▶ _Problem to solve_: Output the listing below as a JSON list of strings, one string per line, with blank lines left out.
----- Data rows -----
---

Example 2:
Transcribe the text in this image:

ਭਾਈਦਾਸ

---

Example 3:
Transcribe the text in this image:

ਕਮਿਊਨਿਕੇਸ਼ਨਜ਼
-----
▶ _Answer to this problem_:
[
  "---",
  "Example 2:",
  "Transcribe the text in this image:",
  "ਭਾਈਦਾਸ",
  "---",
  "Example 3:",
  "Transcribe the text in this image:",
  "ਕਮਿਊਨਿਕੇਸ਼ਨਜ਼"
]